-------- RECORDS FOR THE EXERCISE --------
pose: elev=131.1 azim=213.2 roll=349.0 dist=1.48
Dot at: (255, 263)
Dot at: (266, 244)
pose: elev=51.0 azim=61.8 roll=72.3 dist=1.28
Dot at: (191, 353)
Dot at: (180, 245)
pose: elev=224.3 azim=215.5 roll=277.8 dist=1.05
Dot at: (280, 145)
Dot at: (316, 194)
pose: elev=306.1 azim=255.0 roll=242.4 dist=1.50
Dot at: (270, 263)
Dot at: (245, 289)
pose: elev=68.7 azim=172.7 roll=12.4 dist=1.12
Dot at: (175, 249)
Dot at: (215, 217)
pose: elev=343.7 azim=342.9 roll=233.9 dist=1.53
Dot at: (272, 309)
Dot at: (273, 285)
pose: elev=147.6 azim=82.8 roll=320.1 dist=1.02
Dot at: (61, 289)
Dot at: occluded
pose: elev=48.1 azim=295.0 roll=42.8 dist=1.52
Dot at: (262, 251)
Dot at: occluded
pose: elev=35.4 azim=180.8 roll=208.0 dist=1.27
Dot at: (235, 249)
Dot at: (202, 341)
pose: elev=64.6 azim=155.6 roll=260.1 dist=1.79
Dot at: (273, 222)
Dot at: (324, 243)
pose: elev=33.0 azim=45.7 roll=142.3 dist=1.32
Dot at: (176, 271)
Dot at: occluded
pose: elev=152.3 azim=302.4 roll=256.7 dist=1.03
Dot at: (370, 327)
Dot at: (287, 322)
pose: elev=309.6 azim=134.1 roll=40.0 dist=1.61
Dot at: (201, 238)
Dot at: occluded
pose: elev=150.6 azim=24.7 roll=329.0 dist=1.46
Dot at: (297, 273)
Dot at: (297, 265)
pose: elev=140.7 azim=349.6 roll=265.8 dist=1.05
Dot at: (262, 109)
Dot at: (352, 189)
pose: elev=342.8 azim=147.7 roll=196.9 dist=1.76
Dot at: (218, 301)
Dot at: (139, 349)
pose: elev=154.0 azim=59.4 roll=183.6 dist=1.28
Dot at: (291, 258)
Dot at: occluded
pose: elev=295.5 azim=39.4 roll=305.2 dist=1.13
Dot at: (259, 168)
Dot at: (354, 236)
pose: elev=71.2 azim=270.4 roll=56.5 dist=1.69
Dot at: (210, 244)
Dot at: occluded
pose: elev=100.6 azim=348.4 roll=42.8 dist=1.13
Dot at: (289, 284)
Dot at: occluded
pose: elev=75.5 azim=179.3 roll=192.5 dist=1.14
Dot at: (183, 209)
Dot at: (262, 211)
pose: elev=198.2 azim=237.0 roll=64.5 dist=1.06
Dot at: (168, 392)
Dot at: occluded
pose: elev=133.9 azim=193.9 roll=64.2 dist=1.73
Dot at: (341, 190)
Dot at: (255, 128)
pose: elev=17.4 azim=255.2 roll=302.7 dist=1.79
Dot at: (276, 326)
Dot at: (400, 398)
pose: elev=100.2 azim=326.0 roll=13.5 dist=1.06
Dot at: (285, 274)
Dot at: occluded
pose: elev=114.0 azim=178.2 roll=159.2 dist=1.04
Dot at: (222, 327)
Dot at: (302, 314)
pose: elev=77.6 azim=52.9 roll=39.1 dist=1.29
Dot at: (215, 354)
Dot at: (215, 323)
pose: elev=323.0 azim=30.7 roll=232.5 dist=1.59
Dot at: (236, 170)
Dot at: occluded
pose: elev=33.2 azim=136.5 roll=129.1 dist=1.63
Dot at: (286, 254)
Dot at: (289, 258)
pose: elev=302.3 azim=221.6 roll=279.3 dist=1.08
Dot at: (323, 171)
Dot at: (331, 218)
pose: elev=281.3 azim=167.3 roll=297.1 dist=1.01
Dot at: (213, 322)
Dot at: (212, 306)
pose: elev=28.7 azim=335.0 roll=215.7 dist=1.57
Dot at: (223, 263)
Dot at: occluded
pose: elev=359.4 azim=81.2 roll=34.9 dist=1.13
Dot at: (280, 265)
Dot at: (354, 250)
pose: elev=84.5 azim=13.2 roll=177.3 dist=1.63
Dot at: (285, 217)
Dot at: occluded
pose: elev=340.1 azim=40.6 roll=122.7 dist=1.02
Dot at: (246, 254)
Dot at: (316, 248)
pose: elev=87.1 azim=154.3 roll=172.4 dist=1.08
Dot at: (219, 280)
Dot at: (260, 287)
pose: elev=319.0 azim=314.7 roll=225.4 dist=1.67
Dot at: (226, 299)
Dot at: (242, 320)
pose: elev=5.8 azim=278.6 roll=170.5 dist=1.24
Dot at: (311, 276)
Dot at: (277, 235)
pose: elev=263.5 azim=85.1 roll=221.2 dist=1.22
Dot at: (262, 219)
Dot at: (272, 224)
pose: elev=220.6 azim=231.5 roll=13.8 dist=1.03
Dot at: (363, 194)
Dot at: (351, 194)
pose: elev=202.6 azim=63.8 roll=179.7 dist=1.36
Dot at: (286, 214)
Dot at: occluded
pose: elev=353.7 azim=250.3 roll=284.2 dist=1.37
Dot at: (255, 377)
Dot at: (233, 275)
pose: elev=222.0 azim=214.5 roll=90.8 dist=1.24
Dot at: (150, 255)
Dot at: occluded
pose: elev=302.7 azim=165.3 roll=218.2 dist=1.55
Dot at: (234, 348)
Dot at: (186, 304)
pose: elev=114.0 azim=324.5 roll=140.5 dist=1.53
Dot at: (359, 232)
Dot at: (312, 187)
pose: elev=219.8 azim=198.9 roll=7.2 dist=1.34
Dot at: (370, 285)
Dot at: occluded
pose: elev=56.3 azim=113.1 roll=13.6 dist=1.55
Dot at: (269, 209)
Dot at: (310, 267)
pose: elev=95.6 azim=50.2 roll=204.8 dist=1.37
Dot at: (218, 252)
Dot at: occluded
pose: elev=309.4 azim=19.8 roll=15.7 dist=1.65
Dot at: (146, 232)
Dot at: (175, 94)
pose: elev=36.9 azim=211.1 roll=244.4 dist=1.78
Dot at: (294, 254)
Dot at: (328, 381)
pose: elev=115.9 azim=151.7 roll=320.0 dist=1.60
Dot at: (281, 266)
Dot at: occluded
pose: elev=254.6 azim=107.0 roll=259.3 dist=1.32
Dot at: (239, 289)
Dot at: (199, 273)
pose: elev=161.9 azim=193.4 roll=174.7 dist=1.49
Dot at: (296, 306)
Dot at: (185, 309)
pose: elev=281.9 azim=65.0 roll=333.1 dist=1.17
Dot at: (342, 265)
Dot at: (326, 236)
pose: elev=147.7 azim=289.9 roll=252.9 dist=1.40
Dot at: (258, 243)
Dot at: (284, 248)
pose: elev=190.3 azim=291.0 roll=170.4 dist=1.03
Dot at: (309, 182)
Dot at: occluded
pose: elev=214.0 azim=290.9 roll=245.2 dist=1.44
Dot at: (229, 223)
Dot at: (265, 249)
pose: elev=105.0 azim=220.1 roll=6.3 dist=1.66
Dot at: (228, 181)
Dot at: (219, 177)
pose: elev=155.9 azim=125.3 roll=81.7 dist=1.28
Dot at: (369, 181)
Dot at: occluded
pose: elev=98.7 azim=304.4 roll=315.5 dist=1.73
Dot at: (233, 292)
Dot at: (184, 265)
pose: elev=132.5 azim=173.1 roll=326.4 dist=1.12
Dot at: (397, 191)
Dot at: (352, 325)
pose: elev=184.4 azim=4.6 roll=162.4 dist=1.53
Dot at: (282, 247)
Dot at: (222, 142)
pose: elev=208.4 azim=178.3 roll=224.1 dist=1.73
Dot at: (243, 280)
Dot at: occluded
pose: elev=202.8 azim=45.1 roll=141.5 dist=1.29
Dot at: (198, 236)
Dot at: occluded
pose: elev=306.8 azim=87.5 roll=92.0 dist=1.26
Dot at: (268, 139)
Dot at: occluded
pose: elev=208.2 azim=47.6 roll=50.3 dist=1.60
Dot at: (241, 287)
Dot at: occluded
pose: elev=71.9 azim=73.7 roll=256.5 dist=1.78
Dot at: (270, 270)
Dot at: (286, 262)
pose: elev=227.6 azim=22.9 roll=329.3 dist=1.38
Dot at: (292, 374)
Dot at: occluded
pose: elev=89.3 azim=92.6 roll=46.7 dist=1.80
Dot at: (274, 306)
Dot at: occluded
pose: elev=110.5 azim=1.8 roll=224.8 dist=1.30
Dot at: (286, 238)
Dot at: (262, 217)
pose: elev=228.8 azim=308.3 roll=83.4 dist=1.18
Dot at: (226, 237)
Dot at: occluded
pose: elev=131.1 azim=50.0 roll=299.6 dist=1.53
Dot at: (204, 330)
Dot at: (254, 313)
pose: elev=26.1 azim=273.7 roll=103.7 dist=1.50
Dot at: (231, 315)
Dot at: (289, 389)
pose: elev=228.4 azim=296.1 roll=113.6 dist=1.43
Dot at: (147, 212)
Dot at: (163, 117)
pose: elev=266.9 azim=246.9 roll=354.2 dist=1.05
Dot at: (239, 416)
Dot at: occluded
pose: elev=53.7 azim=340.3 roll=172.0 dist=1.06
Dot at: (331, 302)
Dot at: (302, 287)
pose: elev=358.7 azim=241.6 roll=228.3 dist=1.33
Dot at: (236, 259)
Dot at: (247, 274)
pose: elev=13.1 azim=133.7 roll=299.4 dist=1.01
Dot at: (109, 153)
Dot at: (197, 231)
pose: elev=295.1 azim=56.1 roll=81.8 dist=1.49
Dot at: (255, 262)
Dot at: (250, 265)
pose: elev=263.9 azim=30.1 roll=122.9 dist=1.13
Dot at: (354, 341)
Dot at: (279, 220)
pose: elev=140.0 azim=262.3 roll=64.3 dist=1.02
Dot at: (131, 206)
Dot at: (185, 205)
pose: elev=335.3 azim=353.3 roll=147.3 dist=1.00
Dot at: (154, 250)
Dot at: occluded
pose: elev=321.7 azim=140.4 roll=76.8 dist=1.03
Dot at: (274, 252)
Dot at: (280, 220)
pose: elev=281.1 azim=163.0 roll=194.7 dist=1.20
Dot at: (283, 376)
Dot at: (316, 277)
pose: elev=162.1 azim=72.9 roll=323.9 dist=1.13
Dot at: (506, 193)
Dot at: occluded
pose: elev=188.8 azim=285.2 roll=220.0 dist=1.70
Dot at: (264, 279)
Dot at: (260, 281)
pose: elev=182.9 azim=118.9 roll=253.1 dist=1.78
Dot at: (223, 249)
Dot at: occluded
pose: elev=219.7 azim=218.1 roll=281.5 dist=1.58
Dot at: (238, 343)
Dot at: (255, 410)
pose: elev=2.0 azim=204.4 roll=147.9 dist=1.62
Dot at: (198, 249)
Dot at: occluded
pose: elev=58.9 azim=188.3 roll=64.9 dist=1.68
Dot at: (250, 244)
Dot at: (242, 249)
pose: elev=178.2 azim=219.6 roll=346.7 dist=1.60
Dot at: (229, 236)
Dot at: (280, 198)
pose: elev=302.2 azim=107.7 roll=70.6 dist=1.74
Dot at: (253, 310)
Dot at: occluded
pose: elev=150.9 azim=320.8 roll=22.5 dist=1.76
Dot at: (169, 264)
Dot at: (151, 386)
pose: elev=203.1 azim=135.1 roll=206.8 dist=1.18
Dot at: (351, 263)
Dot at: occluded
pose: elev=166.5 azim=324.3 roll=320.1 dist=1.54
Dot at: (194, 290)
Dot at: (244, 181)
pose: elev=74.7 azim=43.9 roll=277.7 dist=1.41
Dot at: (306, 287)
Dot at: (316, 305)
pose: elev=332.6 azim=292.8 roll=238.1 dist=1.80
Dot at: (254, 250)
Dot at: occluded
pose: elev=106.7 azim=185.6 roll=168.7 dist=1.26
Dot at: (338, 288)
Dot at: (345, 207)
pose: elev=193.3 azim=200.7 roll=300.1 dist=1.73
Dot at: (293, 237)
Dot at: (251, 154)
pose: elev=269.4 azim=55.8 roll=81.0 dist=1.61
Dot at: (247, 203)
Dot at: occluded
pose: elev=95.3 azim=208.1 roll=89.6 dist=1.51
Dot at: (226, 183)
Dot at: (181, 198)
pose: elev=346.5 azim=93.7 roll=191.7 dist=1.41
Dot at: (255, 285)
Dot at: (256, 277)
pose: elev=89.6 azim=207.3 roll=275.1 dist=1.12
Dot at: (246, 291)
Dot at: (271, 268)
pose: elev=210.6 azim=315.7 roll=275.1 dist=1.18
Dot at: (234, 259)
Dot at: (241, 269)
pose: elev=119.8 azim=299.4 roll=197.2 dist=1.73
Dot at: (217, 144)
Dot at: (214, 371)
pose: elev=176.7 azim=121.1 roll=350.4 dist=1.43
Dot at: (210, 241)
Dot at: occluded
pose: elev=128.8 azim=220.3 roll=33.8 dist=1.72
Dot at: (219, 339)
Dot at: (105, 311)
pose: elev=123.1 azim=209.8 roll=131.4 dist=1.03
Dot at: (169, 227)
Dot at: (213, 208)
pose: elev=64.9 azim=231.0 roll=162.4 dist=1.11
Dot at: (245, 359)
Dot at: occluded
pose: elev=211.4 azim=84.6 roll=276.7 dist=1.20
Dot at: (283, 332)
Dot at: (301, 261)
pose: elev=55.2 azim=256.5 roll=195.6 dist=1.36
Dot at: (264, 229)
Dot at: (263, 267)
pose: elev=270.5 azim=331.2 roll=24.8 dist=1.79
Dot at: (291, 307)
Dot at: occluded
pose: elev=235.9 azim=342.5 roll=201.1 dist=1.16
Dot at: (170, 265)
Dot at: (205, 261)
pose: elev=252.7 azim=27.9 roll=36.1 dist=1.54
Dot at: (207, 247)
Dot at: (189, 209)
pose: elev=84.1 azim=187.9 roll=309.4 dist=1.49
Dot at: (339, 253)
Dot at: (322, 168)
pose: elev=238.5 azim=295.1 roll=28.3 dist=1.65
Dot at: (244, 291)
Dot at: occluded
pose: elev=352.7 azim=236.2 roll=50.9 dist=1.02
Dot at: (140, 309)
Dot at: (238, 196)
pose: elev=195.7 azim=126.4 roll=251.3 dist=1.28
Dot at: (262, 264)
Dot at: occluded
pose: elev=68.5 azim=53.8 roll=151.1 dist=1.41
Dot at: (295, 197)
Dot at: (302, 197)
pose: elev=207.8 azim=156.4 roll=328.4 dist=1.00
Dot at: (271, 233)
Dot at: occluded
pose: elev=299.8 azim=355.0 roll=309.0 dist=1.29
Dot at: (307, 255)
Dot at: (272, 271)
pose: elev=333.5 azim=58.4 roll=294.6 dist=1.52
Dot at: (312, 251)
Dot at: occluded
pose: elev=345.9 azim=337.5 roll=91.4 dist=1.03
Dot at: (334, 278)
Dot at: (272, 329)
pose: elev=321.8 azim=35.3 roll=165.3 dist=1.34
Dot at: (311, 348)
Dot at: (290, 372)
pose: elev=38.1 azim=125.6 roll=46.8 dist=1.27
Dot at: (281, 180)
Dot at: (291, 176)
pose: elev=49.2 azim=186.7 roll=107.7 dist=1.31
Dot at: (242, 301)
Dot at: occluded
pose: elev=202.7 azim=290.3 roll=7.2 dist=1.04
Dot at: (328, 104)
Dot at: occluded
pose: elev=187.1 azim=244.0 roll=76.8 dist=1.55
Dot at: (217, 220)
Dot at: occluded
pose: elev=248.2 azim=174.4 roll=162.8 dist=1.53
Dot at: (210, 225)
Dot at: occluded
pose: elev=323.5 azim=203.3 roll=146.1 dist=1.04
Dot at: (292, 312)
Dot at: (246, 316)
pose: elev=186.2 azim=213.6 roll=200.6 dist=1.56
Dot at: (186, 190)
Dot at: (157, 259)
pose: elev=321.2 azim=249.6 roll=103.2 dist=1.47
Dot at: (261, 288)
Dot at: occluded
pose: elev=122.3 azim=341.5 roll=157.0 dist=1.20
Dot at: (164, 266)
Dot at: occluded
--------
GIVEN TASK = Update the lines of the material that open with the line containing "pose: elev=87.1 azim=154.3" and close with the line containing "Dot at: (284, 248)". Give back only those lines, with "pose" changed to "view" and nothing else altered.

SOLVED PROBLEM =
view: elev=87.1 azim=154.3 roll=172.4 dist=1.08
Dot at: (219, 280)
Dot at: (260, 287)
view: elev=319.0 azim=314.7 roll=225.4 dist=1.67
Dot at: (226, 299)
Dot at: (242, 320)
view: elev=5.8 azim=278.6 roll=170.5 dist=1.24
Dot at: (311, 276)
Dot at: (277, 235)
view: elev=263.5 azim=85.1 roll=221.2 dist=1.22
Dot at: (262, 219)
Dot at: (272, 224)
view: elev=220.6 azim=231.5 roll=13.8 dist=1.03
Dot at: (363, 194)
Dot at: (351, 194)
view: elev=202.6 azim=63.8 roll=179.7 dist=1.36
Dot at: (286, 214)
Dot at: occluded
view: elev=353.7 azim=250.3 roll=284.2 dist=1.37
Dot at: (255, 377)
Dot at: (233, 275)
view: elev=222.0 azim=214.5 roll=90.8 dist=1.24
Dot at: (150, 255)
Dot at: occluded
view: elev=302.7 azim=165.3 roll=218.2 dist=1.55
Dot at: (234, 348)
Dot at: (186, 304)
view: elev=114.0 azim=324.5 roll=140.5 dist=1.53
Dot at: (359, 232)
Dot at: (312, 187)
view: elev=219.8 azim=198.9 roll=7.2 dist=1.34
Dot at: (370, 285)
Dot at: occluded
view: elev=56.3 azim=113.1 roll=13.6 dist=1.55
Dot at: (269, 209)
Dot at: (310, 267)
view: elev=95.6 azim=50.2 roll=204.8 dist=1.37
Dot at: (218, 252)
Dot at: occluded
view: elev=309.4 azim=19.8 roll=15.7 dist=1.65
Dot at: (146, 232)
Dot at: (175, 94)
view: elev=36.9 azim=211.1 roll=244.4 dist=1.78
Dot at: (294, 254)
Dot at: (328, 381)
view: elev=115.9 azim=151.7 roll=320.0 dist=1.60
Dot at: (281, 266)
Dot at: occluded
view: elev=254.6 azim=107.0 roll=259.3 dist=1.32
Dot at: (239, 289)
Dot at: (199, 273)
view: elev=161.9 azim=193.4 roll=174.7 dist=1.49
Dot at: (296, 306)
Dot at: (185, 309)
view: elev=281.9 azim=65.0 roll=333.1 dist=1.17
Dot at: (342, 265)
Dot at: (326, 236)
view: elev=147.7 azim=289.9 roll=252.9 dist=1.40
Dot at: (258, 243)
Dot at: (284, 248)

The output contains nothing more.